I have been surprised that your reporting on the tax relief ballot issues continues without balanced input from its proponents. Really? You can’t find anyone to represent these ideas? I should not be the one to remind a journalist about fair and balanced reporting, but you guys aren’t even going through the motions.
Well, I can understand that it is easier, and there is no shortage of government employees, businesses that contract with the government, and bankers that lend to the government that not only will offer interviews on why Amendments 60, 61 and Proposition 101 should be defeated, but are also paying for all those full-page ads in your paper.
So maybe I’m not so surprised after all. I am, however, more than a little disappointed that the media outlets are airing political messages without any regard to truthfulness or context, and it is becoming intolerable.

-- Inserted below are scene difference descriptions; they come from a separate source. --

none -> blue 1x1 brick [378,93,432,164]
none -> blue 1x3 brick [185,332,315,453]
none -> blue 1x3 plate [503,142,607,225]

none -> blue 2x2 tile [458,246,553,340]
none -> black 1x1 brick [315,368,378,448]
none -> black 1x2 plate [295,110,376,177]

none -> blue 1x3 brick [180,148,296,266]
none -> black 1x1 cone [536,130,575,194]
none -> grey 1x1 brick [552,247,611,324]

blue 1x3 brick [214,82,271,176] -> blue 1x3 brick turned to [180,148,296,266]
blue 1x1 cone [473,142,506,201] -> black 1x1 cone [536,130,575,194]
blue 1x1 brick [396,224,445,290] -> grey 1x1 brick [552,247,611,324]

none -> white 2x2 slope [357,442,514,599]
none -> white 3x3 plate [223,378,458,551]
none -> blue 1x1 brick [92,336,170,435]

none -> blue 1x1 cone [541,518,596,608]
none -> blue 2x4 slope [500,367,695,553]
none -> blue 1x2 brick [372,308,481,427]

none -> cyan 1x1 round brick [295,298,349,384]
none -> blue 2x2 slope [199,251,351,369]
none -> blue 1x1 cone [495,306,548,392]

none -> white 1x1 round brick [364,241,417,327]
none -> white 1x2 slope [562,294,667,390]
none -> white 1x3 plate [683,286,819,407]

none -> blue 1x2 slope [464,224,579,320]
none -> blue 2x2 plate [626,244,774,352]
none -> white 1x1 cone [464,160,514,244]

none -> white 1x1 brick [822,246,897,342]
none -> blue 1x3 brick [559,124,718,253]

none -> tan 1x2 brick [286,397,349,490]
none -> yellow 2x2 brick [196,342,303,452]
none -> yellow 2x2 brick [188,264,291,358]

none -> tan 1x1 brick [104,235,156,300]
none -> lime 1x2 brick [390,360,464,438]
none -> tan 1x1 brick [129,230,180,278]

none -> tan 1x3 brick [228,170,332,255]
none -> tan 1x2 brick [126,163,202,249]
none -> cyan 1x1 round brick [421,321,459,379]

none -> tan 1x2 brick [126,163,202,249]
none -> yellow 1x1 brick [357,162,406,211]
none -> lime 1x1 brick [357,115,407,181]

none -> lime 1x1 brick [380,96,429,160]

For example, you blindly repeat a comment by a local resident, Russ Garrity, that tax relief will cost the South Routt School District 43.6 percent of its annual revenue. Rubbish. The cost is zero because full state aid as replacement is guaranteed by
Amendment 60 (see the text and ballot title), by Amendment 23 of 2000, and by the School Finance
Act of the 1980s. This is verified by the state voter guide. Why do you print such a bald-faced falsehood? To scare children, parents and teachers into a panic
and a vote against tax relief for our families? State replacement costs only 0.65 percent of annual state spending and is spread out throughout 10 years, starting in 2012 (you didn’t mention that, either). It covers much less than half of school taxes because it does not apply to school debt, still repaid by local taxes.
It is simple really, and anyone that reads these initiatives will understand. We are frugal with our own money, but putting our politicians and even unelected boards in a position where they are spending “other people’s money” requires safeguards. It is just common sense. While it may be expedient to have the bookkeeper sign the checks for your company, it is just not prudent.
To see just how easy it is to spend “other people’s money,” we need only remember the hundreds of thousands of dollars that left town with former school superintendent Donna Howell, complements of a former Steamboat Springs School Board. This is too easy really; there are so many egregious spending abuses in government today. Too many states (and the federal government) already are totally upside down financially. It’s scary, and many folks will now say “enough.”
A tip for the future, you can get the proponent’s side by contacting the people that pay the taxes that in turn fund the salaries of the people that in turn fund the ads to keep the taxes coming — and growing.